There are a number of ways to document sexual harassment, and you should do whatever is easiest and most convenient for you. We’ve had clients keep a handwritten journal, take notes on their cell phone, or send themselves emails each time something happened. When you are making notes about the offensive conduct, try to follow the “five W’s” that journalists use in writing a story – include names of Who was involved, a description of What happened, When it happened, Where it happened, and Why it happened. You should also document how the harassment made you feel. These details will be important for your attorney to know in evaluating your sexual harassment case.
What To Do If You Are Being Sexually Harassed At Work
The most effective way to stop sexual harassment is to expose it. Those who ignore sexual harassment and hope it goes away on its own send the wrong message that sexual harassment is okay. The problems will only get worse.
If you are going to confront sexual harassment – and you should – it is important to go about it in the right way. Although every case is different, below are some general guidelines on ways you can stand up for yourself. An experienced sexual harassment lawyer can tell you the best approach for your particular case.
1) Confront your harasser – Sometimes you can get the behavior to stop with a direct conversation. Let the person harassing you know that his/her behavior is making you uncomfortable. If they have expressed a desire for a romantic relationship, you can tell them you don’t date people at work, or you would like to keep your relationship professional. Setting some boundaries can send a clear message to back off and that you won’t be bullied. Direct confrontation can seem intimidating and risky, but it is often better than the alternative of letting the situation grow progressively worse.
2) Report the behavior – If you are uncomfortable with confronting your harasser, or that hasn’t worked, you should also make the company aware of the problem. This is typically done by approaching someone in management. Your company may have a sexual harassment reporting procedure in an employee handbook. If so, you should follow those steps to ensure your concerns are properly reported. But at the very least, let someone in management know. The company will then have an obligation to respond to your concerns.

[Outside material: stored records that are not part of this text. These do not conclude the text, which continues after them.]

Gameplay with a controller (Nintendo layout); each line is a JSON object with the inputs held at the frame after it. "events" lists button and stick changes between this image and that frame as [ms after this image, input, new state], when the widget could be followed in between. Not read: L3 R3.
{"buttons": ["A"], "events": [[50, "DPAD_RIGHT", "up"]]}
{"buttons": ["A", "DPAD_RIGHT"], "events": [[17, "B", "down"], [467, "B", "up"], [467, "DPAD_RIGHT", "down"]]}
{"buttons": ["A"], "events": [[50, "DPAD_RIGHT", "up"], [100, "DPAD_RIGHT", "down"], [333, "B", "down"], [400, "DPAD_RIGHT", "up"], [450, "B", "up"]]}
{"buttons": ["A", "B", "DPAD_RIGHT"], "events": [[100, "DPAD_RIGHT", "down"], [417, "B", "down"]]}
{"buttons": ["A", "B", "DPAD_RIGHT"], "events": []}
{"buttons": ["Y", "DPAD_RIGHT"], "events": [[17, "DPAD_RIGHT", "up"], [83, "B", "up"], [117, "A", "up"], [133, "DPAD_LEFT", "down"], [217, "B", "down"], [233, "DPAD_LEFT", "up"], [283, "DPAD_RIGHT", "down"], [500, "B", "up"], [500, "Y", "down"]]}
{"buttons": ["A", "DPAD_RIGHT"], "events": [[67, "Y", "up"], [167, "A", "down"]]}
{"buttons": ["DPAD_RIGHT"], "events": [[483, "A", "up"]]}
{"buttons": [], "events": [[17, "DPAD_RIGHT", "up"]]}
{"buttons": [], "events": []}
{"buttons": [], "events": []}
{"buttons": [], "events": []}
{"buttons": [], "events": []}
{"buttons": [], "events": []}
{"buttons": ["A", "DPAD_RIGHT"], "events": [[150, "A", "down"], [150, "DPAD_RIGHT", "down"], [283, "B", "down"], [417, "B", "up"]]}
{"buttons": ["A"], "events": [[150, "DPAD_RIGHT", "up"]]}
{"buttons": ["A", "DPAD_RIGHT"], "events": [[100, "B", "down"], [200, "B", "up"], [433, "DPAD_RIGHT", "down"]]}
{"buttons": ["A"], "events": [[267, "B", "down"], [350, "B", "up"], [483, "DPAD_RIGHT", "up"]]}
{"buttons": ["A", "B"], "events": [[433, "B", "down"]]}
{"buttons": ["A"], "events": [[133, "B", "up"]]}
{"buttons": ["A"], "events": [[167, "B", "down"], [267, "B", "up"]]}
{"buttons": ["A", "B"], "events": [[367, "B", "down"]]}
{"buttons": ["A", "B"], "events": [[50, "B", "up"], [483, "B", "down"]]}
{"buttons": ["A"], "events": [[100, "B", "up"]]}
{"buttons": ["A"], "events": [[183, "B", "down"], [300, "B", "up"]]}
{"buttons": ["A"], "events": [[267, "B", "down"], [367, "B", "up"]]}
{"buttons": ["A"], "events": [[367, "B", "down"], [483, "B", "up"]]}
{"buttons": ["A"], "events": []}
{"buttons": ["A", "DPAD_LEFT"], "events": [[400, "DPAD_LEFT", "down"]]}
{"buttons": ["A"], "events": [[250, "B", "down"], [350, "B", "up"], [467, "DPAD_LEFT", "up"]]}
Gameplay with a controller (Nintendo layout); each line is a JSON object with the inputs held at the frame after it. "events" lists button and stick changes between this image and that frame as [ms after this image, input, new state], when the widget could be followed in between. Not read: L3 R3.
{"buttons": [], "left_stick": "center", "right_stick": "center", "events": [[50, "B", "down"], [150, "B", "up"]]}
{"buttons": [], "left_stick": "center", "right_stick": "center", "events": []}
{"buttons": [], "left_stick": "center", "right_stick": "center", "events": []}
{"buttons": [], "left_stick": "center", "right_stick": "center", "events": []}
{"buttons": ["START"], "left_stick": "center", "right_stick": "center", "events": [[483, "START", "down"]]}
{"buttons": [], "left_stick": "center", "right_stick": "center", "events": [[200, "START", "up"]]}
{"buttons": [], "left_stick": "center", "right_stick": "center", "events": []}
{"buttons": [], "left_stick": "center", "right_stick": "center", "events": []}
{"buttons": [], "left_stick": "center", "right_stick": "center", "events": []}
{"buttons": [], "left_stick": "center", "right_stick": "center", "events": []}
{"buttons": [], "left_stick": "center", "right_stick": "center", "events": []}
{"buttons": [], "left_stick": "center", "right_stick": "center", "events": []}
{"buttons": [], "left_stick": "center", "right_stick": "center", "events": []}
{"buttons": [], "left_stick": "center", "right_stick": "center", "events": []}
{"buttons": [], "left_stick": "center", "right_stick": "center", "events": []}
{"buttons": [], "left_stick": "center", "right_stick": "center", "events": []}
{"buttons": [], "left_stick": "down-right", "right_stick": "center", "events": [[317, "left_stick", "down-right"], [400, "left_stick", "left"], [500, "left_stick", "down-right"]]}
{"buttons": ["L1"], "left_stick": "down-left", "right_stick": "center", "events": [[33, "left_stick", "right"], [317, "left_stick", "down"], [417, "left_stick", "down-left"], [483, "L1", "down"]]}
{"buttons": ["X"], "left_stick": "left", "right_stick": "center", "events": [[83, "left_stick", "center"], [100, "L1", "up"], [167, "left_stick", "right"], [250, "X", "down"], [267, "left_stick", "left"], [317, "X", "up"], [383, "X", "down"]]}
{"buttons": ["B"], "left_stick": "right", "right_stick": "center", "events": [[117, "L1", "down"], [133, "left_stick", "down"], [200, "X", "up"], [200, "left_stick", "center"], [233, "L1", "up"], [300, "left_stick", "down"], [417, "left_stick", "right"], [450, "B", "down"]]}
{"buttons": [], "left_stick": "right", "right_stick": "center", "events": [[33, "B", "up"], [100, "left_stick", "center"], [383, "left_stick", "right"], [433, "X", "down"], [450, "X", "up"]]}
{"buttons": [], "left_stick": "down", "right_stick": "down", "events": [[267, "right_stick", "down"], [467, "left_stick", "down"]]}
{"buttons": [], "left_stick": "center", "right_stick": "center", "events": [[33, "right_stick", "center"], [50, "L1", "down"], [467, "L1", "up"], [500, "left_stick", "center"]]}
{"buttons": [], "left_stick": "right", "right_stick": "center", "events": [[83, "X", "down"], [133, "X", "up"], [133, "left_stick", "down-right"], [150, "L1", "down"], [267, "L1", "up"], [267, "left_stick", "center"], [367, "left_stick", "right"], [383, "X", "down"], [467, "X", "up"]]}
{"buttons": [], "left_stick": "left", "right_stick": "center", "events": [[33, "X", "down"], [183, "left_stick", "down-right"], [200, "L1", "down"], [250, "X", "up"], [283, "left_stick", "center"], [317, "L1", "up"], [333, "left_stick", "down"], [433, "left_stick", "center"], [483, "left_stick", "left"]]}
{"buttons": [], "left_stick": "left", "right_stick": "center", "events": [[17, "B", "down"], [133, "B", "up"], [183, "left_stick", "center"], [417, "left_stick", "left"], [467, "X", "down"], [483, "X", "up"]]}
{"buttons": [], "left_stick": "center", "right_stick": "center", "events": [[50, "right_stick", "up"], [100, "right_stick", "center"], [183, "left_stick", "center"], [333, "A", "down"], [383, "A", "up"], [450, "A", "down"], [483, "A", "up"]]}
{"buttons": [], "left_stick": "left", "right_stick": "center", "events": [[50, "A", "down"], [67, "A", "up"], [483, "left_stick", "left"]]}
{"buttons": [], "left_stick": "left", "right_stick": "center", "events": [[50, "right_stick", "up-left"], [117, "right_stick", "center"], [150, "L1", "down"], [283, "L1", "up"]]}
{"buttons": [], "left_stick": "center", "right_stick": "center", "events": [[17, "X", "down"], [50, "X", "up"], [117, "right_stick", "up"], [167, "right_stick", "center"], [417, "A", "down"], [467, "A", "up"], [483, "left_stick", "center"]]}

It is important to understand that you are protected from retaliation for reporting sexual harassment. However, to ensure you are protected, it is best to document your sexual harassment concerns in writing. If you are reporting the problem to a manager or HR, we suggest making your complaint in an email so everyone has a copy and there is no dispute about who received it or when it was received. When you are making your complaint, it is important to tell the company you are reporting “sexual harassment” or you might not be legally protected.
3) File a complaint with BOLI or EEOC – If your company doesn’t correct the problem or blows off your concerns, you also have the option of filing a complaint with the Oregon Bureau of Labor and Industries or the Equal Employment Opportunity Commission. Both government agencies are responsible for investigating sexual harassment complaints. BOLI investigates complaints under Oregon state law, whereas the EEOC investigates complaints under federal statutes. Be forewarned, however, that going through this process without an attorney can make it more difficult to bring a legal claim later. We suggest consulting with a contingency-fee employment lawyer to help you navigate this process.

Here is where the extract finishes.